TAMPA, Fla. -- The Florida Department of Health says the number of known cases of COVID-19 in the state rose by 10,249 since yesterday morning as the virus spreads and as more people are tested across the state. The total number of cases in Florida is now 389,868.
The number of Florida resident deaths has reached 5,518, an increase of 173 since Wednesday's update. Another 114 non-Floridians have died in the state. Locally, Pinellas County reported 22 new deaths, Hillsborough reported 18, Pasco reported six, Hernando, Polk, and Manatee each reported three, and Sarasota reported one.
Florida resident cases in orange; Florida resident deaths in gray. Source: Fla. Dept. of Health.
Of the 389,868 cases, 385,091 are Florida residents while 4,777 are non-Florida residents currently in the state.
Bay Area COVID-19 cases by the numbers:
The state is not reporting a total number of "recovered" coronavirus patients. As of Thursday, 9,581 Floridians were currently hospitalized for a primary diagnosis of COVID-19; in total, 22,644 have been hospitalized for treatment at some point.
A total of 3,215,185 people have been tested in the state as of Thursday -- about 15% of the state's population -- according to the Florida Department of Health.
Today's new case number represents the 51st straight day with new cases near or over 1,000 per day. The rate of positive new tests has increased during that time period. It was at 12.31% on Wednesday, the most recent date available.
As the number of new cases has trended up over the last few weeks, the number of deaths has also reflected the same upward trend -- though "significant delays" in data reporting, as the state says, make interpreting short-term trends from that statistic less reliable.
The 173 new deaths reported Thursday is the largest number of daily new deaths since the pandemic began. The previous high was 156 deaths added July 16.
Experts say the current spike is partly due to more tests being given, but also a result of reopening the state.

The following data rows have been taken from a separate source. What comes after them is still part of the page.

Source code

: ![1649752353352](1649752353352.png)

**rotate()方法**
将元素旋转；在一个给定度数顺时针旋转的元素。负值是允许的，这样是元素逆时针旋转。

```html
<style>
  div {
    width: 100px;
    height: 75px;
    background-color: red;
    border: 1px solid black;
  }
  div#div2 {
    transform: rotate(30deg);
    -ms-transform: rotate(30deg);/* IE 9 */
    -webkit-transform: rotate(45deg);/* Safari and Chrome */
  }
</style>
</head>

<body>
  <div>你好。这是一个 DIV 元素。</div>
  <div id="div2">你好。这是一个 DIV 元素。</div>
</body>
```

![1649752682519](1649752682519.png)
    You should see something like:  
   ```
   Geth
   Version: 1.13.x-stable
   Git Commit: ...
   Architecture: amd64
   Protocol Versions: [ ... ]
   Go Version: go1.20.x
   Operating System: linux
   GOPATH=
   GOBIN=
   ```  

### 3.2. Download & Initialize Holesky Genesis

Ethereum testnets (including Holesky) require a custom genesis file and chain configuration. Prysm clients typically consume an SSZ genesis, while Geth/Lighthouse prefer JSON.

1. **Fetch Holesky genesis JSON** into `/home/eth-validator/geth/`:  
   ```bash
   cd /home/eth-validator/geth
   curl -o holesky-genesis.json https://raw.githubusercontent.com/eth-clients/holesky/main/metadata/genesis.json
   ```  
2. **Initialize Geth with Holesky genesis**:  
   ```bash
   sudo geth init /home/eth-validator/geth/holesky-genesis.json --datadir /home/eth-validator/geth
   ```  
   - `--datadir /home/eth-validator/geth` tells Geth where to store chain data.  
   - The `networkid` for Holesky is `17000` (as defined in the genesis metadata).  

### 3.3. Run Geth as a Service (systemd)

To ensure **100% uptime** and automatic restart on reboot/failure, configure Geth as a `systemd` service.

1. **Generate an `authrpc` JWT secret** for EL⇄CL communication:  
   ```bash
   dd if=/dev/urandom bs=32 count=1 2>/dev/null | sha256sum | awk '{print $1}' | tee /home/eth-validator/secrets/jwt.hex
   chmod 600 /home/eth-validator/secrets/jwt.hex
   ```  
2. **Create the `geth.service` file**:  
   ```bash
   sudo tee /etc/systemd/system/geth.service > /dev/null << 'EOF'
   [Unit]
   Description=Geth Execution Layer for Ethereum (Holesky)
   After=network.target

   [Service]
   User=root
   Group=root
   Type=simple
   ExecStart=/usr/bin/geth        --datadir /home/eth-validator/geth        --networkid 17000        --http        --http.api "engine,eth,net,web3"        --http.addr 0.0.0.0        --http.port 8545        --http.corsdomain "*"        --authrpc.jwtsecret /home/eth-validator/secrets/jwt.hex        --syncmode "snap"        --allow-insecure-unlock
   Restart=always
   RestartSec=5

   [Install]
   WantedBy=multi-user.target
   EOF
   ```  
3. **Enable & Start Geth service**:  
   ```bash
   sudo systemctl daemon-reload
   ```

Gov. Ron DeSantis says the recent case increases are largely due to testing of "high-risk" individuals like farmworkers in the state's rural counties, prisoners, and residents of long-term care facilities, though he has more recently noted the "erosion" in social distancing, especially among the younger demographics in social setting. That prompted him to order all bars to cease serving alcohol.